Quality, not the technology label, is what players feel
Another underlined point from Söderlund’s comments is that the debate around AI in Arc Raiders was ultimately dragged back to a basic creative truth. “A real professional actor is better than AI.” That is not just a political stance. It is a recognition of the craft involved in timing, subtext, and adaptation.
The production temptation is to think of VO as text in and sound out. But live games thrive or falter on how their worlds feel in the 500th match, not just at minute one. The small variations in delivery that human performers bring can keep routine callouts from turning into sandpaper on the player’s brain. Synthetic voices often flatten that nuance, even when they are technically convincing.
For players, the line between “AI” and “non-AI” is fuzzy. Most do not know whether a given line is synthesized or processed. What they do notice is whether the delivery matches the gravity of the moment and the tone of the world. Arc Raiders illustrates that if the result rings hollow, the revelation that AI was involved becomes an accelerant for criticism rather than an interesting technical footnote.
How teams can approach similar choices
Embark has been adamant that it views AI as a way to build content faster, not as a replacement for creative roles. In practice, that has translated into using AI more heavily earlier in development and less heavily in the shipped product once quality concerns surface.

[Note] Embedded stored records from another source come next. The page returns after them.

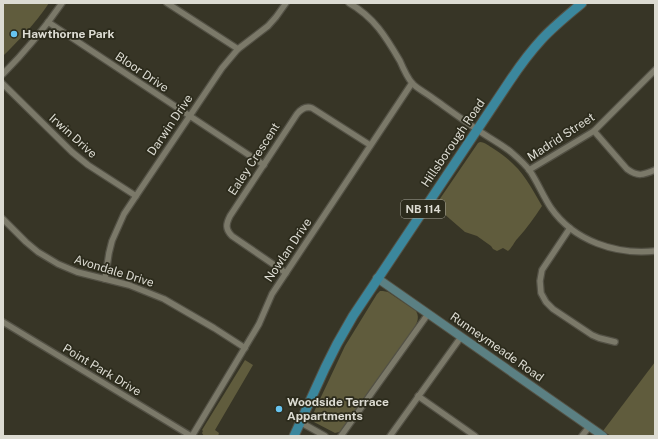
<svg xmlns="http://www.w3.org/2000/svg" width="658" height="439" font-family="'Public Sans',sans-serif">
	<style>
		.green { fill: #605c3d }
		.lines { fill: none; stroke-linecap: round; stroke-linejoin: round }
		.street-casing { stroke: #535145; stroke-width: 8 }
		.secondary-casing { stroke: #535145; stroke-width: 10 }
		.primary-casing { stroke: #535145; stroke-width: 11 }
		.street { stroke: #7b7969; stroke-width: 5.5 }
		.secondary { stroke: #5b8083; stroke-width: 8 }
		.primary { stroke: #3b879d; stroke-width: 9 }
		.poi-dot { fill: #67c4f0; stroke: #2c2b1c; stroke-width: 1.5 }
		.labels { text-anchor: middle; stroke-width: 3.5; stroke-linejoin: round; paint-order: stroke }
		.shield { fill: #2c2b1c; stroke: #a7a69b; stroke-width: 1 }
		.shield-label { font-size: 11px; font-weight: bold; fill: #dcdbd2 }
		.poi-label { font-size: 12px; font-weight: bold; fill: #dcdbd2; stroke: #2c2b1c; text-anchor: start }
		.street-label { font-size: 12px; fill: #dcdbd2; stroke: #2c2b1c }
	</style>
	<rect width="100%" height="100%" fill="#373526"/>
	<g class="green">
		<path d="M3 3H49C36 23 20 39 3 56Z"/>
		<path d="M480 142C485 142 489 146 494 149 520 166 527 180 542 206 534 218 527 228 518 238 514 242 512 248 508 251L503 248 497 251 493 249 491 246 477 236 465 232 435 206 478 143Z"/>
		<path d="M380 291H383L388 292 416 311C421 319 415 326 411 333L343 429 339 432 335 433 314 422 312 417 313 414 345 346 377 294Z"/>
		<polygon points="245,360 253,365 215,430 219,433 218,436 204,436 202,433 203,431 202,430"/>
		<polygon points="655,362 655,436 611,436 603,431"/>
	</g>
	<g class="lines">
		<defs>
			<g id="street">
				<polyline points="167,3 238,49"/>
				<path d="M349 3C374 17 386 37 400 61 403 68 407 77 412 83 416 88 428 94 434 99 448 109 463 120 478 130 489 138 501 144 511 152 518 158 525 164 530 171 538 183 543 196 551 208 574 241 616 255 655 251"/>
				<polyline points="48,22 264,165"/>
				<path d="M3 74C25 52 44 29 62 3"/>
				<polyline points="3,84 72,152 88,165 136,196"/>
				<path d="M594 131 627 169C638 177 643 175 655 170"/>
				<polyline points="529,170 594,131 655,70"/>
				<polyline points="3,219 26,242 38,252 58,264 77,272 129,285 164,299 214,328 245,348"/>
				<polyline points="570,228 542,270 540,281 541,293 546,302 553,309 592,335 599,338 615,342"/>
				<path d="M286 273 232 236C225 229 226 224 230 216L297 114C301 109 306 106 312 108L370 145"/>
				<polyline points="105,279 109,253 112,241 124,214 136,196 222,68 238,49 268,26 276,17 286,3"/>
				<polyline points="3,322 191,436"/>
				<polyline points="418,396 475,436"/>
				<polyline points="300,422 325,436"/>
				<polyline points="192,436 259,324 272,294 412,83"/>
				<polyline points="341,436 428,314"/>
				<polyline points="390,436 461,337"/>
				<polyline points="582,436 589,427"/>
			</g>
			<polyline id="secondary" points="377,278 603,436"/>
			<path id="primary" d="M294 436 325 368 337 344 353 316 509 82C519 67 530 52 542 39 554 26 568 15 582 3"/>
		</defs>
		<use href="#street" class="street-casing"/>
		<use href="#secondary" class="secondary-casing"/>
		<use href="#primary" class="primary-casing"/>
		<use href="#street" class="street"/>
		<use href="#secondary" class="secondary"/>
		<use href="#primary" class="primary"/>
	</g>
	<g class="poi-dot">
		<circle cx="14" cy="34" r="4"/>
		<circle cx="279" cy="409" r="4"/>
	</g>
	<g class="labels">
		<rect class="shield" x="401" y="200" width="44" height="18" rx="3"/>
		<g class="shield-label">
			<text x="423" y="213">NB 114</text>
		</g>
		<g class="poi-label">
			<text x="22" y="38">Hawthorne Park</text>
			<text x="287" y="406">Woodside Terrace<tspan x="287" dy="14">Appartments</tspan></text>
		</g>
		<g class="street-label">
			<text transform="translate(142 72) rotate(34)" y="4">Bloor Drive</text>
			<text transform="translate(170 125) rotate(-56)" y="4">Darwin Drive</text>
			<text transform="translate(73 136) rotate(42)" y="4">Irwin Drive</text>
			<text transform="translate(561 137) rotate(-33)" y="4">Madrid Street</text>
			<text transform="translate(453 143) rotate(-56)" y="4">Hillsborough Road</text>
			<text transform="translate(254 159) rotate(-57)" y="4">Ealey Crescent</text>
			<text transform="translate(288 250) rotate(-56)" y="4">Nowlan Drive</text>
			<text transform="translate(114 271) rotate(17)" y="4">Avondale Drive</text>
			<text transform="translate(497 347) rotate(35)" y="4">Runneymeade Road</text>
			<text transform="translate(102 370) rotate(31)" y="4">Point Park Drive</text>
		</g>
	</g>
	<rect width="658" height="439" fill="none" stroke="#dcdbd2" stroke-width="8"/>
</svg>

For other studios, the operational takeaways look something like this:
Treat AI voices as previsualization. Let designers and writers iterate quickly with synthetic reads during development. Use them for playtests, internal builds, and experimentation. As soon as lines graduate to something the average player will hear repeatedly, set a clear bar for when those lines deserve a human pass.
Budget for post-launch upgrades. If you know you are shipping with some AI-assisted content in prominent places, build a contingency into your roadmap. That might be a defined “VO polish” milestone once you have real engagement data, or a reserve of recording days that can be triggered if certain features overperform or draw particular criticism.
Communicate around craft, not technology. When players ask about AI use, the most credible answers are concrete statements of what work humans did, how they are compensated, and why certain choices were made. Embark’s insistence that it pays actors both for recording sessions and for licensing is an example of trying to ground the conversation in actual production practice.
Tie pipeline choices to player experience metrics. If the main reason to use AI is speed, articulate how that speed translates into better updates, more events, or faster balance changes. Then measure whether the AI-assisted content is secretly eroding retention or sentiment. Once the cost outweighs the benefit, be ready to pivot, as Embark did with its re-recordings.
A new kind of live-service iteration
Arc Raiders will not be the last high-profile game to rethink its AI usage after launch. What makes this case noteworthy is how directly Embark has acknowledged the tradeoff. Yes, AI helped the team move faster. No, the result was not always on par with a professional actor. And given the chance, the studio chose to spend real money and time to close that gap.
For live-service developers, the real headline is not that AI “lost.” It is that pipelines are becoming more fluid and responsive to how tools land with real audiences. Experimentation is here to stay. The studios that benefit from it will be the ones that design their experiments with an exit strategy and treat player-facing quality as the final arbiter of which tools are worth keeping in production.